Dataset records

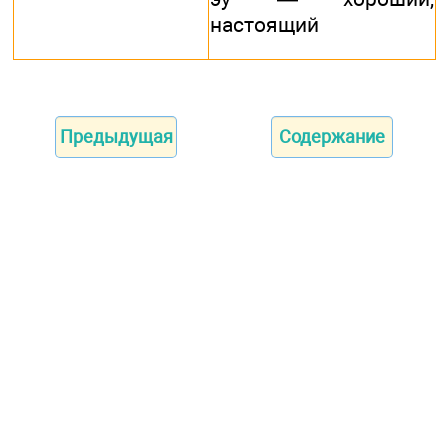
настоящий
Предыдущая
Содержание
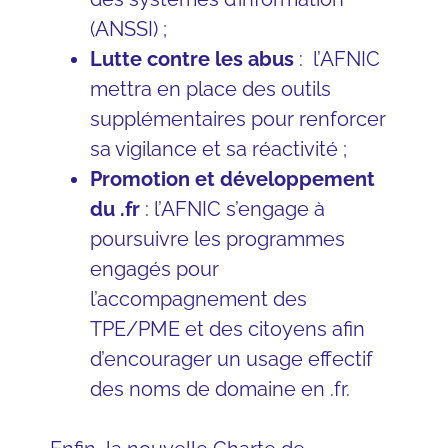
(
ANSSI
) ;
Lutte contre les abus
: l’AFNIC
mettra en place des outils
supplémentaires pour renforcer
sa vigilance et sa réactivité ;
Promotion et développement
du .fr
: l’AFNIC s’engage à
poursuivre les programmes
engagés pour
l’accompagnement des
TPE/PME et des citoyens afin
d’encourager un usage effectif
des noms de domaine en .fr.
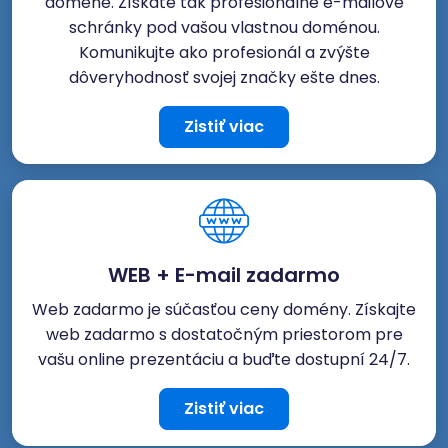
doméne. Získate tak profesionálne e-mailové
schránky pod vašou vlastnou doménou.
Komunikujte ako profesionál a zvýšte
dôveryhodnosť svojej značky ešte dnes.
Zistiť viac
WEB + E-mail zadarmo
Web zadarmo je súčasťou ceny domény. Získajte
web zadarmo s dostatočným priestorom pre
vašu online prezentáciu a buďte dostupní 24/7.
Zistiť viac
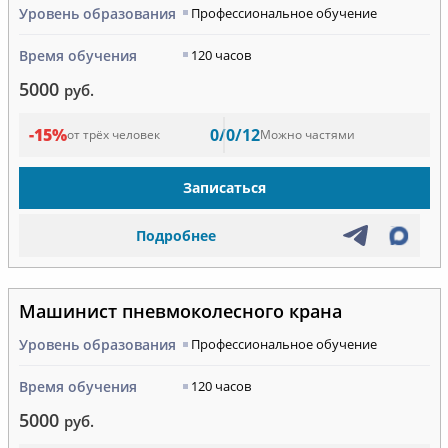
Уровень образования
Профессиональное обучение
Время обучения
120 часов
5000
руб.
-15%
0/0/12
от трёх человек
Можно частями
Записаться
Подробнее
Машинист пневмоколесного крана
Уровень образования
Профессиональное обучение
Время обучения
120 часов
5000
руб.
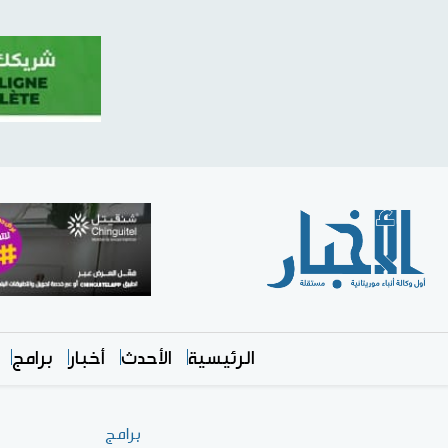
الرئيسية
الأحدث
أخبار
برامج
برامج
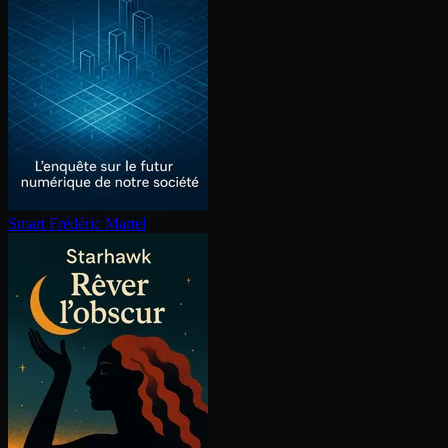
Smart
Frédéric Martel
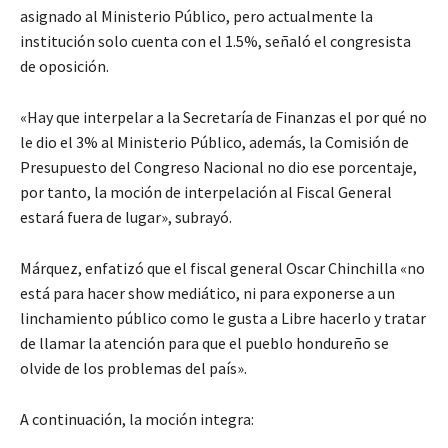
asignado al Ministerio Público, pero actualmente la
institución solo cuenta con el 1.5%, señaló el congresista
de oposición.
«Hay que interpelar a la Secretaría de Finanzas el por qué no
le dio el 3% al Ministerio Público, además, la Comisión de
Presupuesto del Congreso Nacional no dio ese porcentaje,
por tanto, la moción de interpelación al Fiscal General
estará fuera de lugar», subrayó.
Márquez, enfatizó que el fiscal general Oscar Chinchilla «no
está para hacer show mediático, ni para exponerse a un
linchamiento público como le gusta a Libre hacerlo y tratar
de llamar la atención para que el pueblo hondureño se
olvide de los problemas del país».
A continuación, la moción integra:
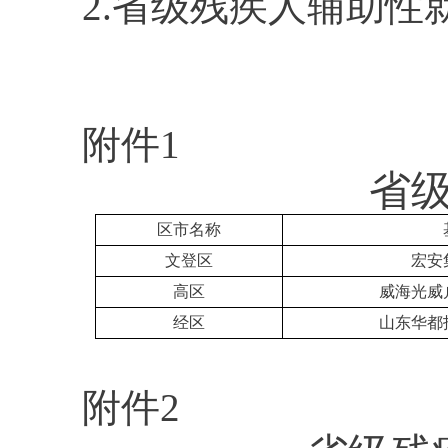
2.省级残疾人辅助性
附件1
省
区市名称
文登区
宏安
高区
威海光威
经区
山东华都
附件2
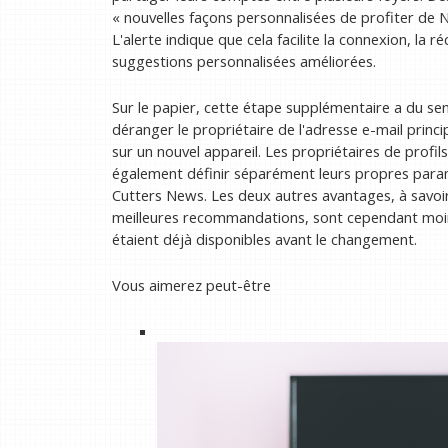
« nouvelles façons personnalisées de profiter de Net
L'alerte indique que cela facilite la connexion, la
suggestions personnalisées améliorées.
Sur le papier, cette étape supplémentaire a du sens
déranger le propriétaire de l'adresse e-mail princ
sur un nouvel appareil. Les propriétaires de profi
également définir séparément leurs propres param
Cutters News. Les deux autres avantages, à savoi
meilleures recommandations, sont cependant moins
étaient déjà disponibles avant le changement.
Vous aimerez peut-être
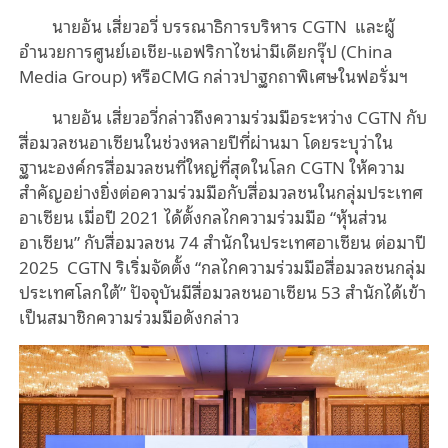
นายอัน เสี่ยวอวี่ บรรณาธิการบริหาร
CGTN และผู้
อำนวยการศูนย์เอเชีย
-
แอฟริกา
ไชน่ามีเดียกรุ๊ป (China
Media Group) หรือCMG กล่าวปาฐกถาพิเศษในฟอรั่มฯ
นายอัน เสี่ยวอวี่กล่าวถึงความร่วมมือระหว่าง CGTN กับ
สื่อมวลชนอาเซียนในช่วงหลายปีที่ผ่านมา โดยระบุว่าใน
ฐานะองค์กรสื่อมวลชนที่ใหญ่ที่สุดในโลก CGTN ให้ความ
สำคัญอย่างยิ่งต่อความร่วมมือกับสื่อมวลชนในกลุ่มประเทศ
อาเซียน เมื่อปี 2021 ได้ตั้งกลไกความร่วมมือ “หุ้นส่วน
อาเซียน” กับสื่อมวลชน 74 สำนักในประเทศอาเซียน ต่อมาปี
2025 CGTN ริเริ่มจัดตั้ง “กลไกความร่วมมือสื่อมวลชนกลุ่ม
ประเทศโลกใต้” ปัจจุบันมีสื่อมวลชนอาเซียน 53 สำนักได้เข้า
เป็นสมาชิกความร่วมมือดังกล่าว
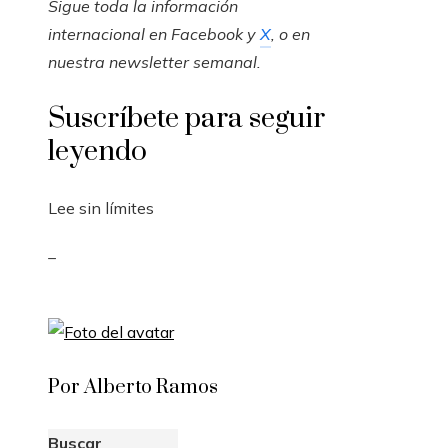
Sigue toda la información
internacional en
Facebook
y
X
, o en
nuestra newsletter semanal
.
Suscríbete para seguir
leyendo
Lee sin límites
_
Por Alberto Ramos
Buscar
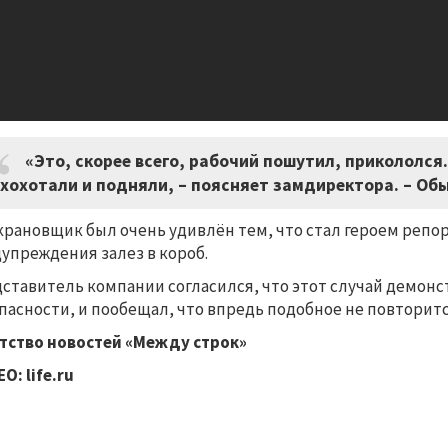
«Это, скорее всего, рабочий пошутил, прикололся
хохотали и подняли, – поясняет замдиректора. – Обы
крановщик был очень удивлён тем, что стал героем репорт
упреждения залез в короб.
ставитель компании согласился, что этот случай демон
пасности, и пообещал, что впредь подобное не повторитс
тство новостей «Между строк»
О: life.ru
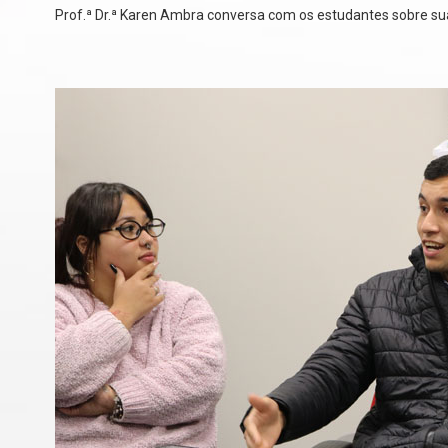
Prof.ª Dr.ª Karen Ambra conversa com os estudantes sobre su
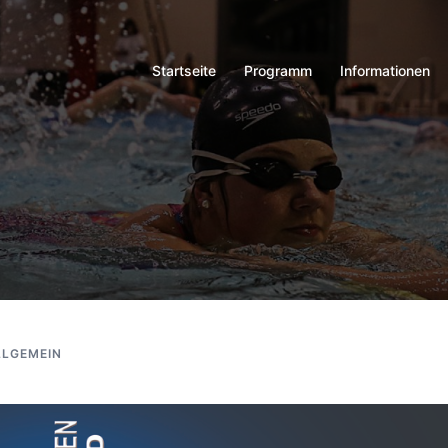
Startseite
Programm
Informationen
LLGEMEIN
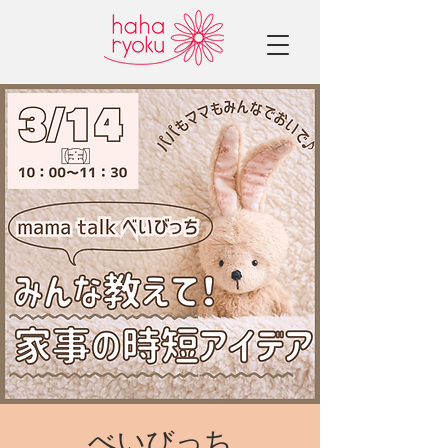
べいびっち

REQUEST: Reproduce every line of text in the records above verbatim, keeping the original order. Omit the picture markers.

SOLUTION:
настоящий
Предыдущая
Содержание
(
ANSSI
) ;
Lutte contre les abus
: l’AFNIC
mettra en place des outils
supplémentaires pour renforcer
sa vigilance et sa réactivité ;
Promotion et développement
du .fr
: l’AFNIC s’engage à
poursuivre les programmes
engagés pour
l’accompagnement des
TPE/PME et des citoyens afin
d’encourager un usage effectif
des noms de domaine en .fr.
doméne. Získate tak profesionálne e-mailové
schránky pod vašou vlastnou doménou.
Komunikujte ako profesionál a zvýšte
dôveryhodnosť svojej značky ešte dnes.
Zistiť viac
WEB + E-mail zadarmo
Web zadarmo je súčasťou ceny domény. Získajte
web zadarmo s dostatočným priestorom pre
vašu online prezentáciu a buďte dostupní 24/7.
Zistiť viac
Уровень образования
Профессиональное обучение
Время обучения
120 часов
5000
руб.
-15%
0/0/12
от трёх человек
Можно частями
Записаться
Подробнее
Машинист пневмоколесного крана
Уровень образования
Профессиональное обучение
Время обучения
120 часов
5000
руб.
الرئيسية
الأحدث
أخبار
برامج
برامج
Smart
Frédéric Martel
asignado al Ministerio Público, pero actualmente la
institución solo cuenta con el 1.5%, señaló el congresista
de oposición.
«Hay que interpelar a la Secretaría de Finanzas el por qué no
le dio el 3% al Ministerio Público, además, la Comisión de
Presupuesto del Congreso Nacional no dio ese porcentaje,
por tanto, la moción de interpelación al Fiscal General
estará fuera de lugar», subrayó.
Márquez, enfatizó que el fiscal general Oscar Chinchilla «no
está para hacer show mediático, ni para exponerse a un
linchamiento público como le gusta a Libre hacerlo y tratar
de llamar la atención para que el pueblo hondureño se
olvide de los problemas del país».
A continuación, la moción integra:
2.省级残疾人辅助性
附件1
省
区市名称
文登区
宏安
高区
威海光威
经区
山东华都
附件2
« nouvelles façons personnalisées de profiter de Net
L'alerte indique que cela facilite la connexion, la
suggestions personnalisées améliorées.
Sur le papier, cette étape supplémentaire a du sens
déranger le propriétaire de l'adresse e-mail princ
sur un nouvel appareil. Les propriétaires de profi
également définir séparément leurs propres param
Cutters News. Les deux autres avantages, à savoi
meilleures recommandations, sont cependant moins
étaient déjà disponibles avant le changement.
Vous aimerez peut-être
นายอัน เสี่ยวอวี่ บรรณาธิการบริหาร
CGTN และผู้
อำนวยการศูนย์เอเชีย
-
แอฟริกา
ไชน่ามีเดียกรุ๊ป (China
Media Group) หรือCMG กล่าวปาฐกถาพิเศษในฟอรั่มฯ
นายอัน เสี่ยวอวี่กล่าวถึงความร่วมมือระหว่าง CGTN กับ
สื่อมวลชนอาเซียนในช่วงหลายปีที่ผ่านมา โดยระบุว่าใน
ฐานะองค์กรสื่อมวลชนที่ใหญ่ที่สุดในโลก CGTN ให้ความ
สำคัญอย่างยิ่งต่อความร่วมมือกับสื่อมวลชนในกลุ่มประเทศ
อาเซียน เมื่อปี 2021 ได้ตั้งกลไกความร่วมมือ “หุ้นส่วน
อาเซียน” กับสื่อมวลชน 74 สำนักในประเทศอาเซียน ต่อมาปี
2025 CGTN ริเริ่มจัดตั้ง “กลไกความร่วมมือสื่อมวลชนกลุ่ม
ประเทศโลกใต้” ปัจจุบันมีสื่อมวลชนอาเซียน 53 สำนักได้เข้า
เป็นสมาชิกความร่วมมือดังกล่าว
Sigue toda la información
internacional en
Facebook
y
X
, o en
nuestra newsletter semanal
.
Suscríbete para seguir
leyendo
Lee sin límites
_
Por Alberto Ramos
Buscar
«Это, скорее всего, рабочий пошутил, прикололся
хохотали и подняли, – поясняет замдиректора. – Обы
крановщик был очень удивлён тем, что стал героем репорт
упреждения залез в короб.
ставитель компании согласился, что этот случай демон
пасности, и пообещал, что впредь подобное не повторитс
тство новостей «Между строк»
О: life.ru
Prof.ª Dr.ª Karen Ambra conversa com os estudantes sobre su
Startseite
Programm
Informationen
LLGEMEIN
べいびっち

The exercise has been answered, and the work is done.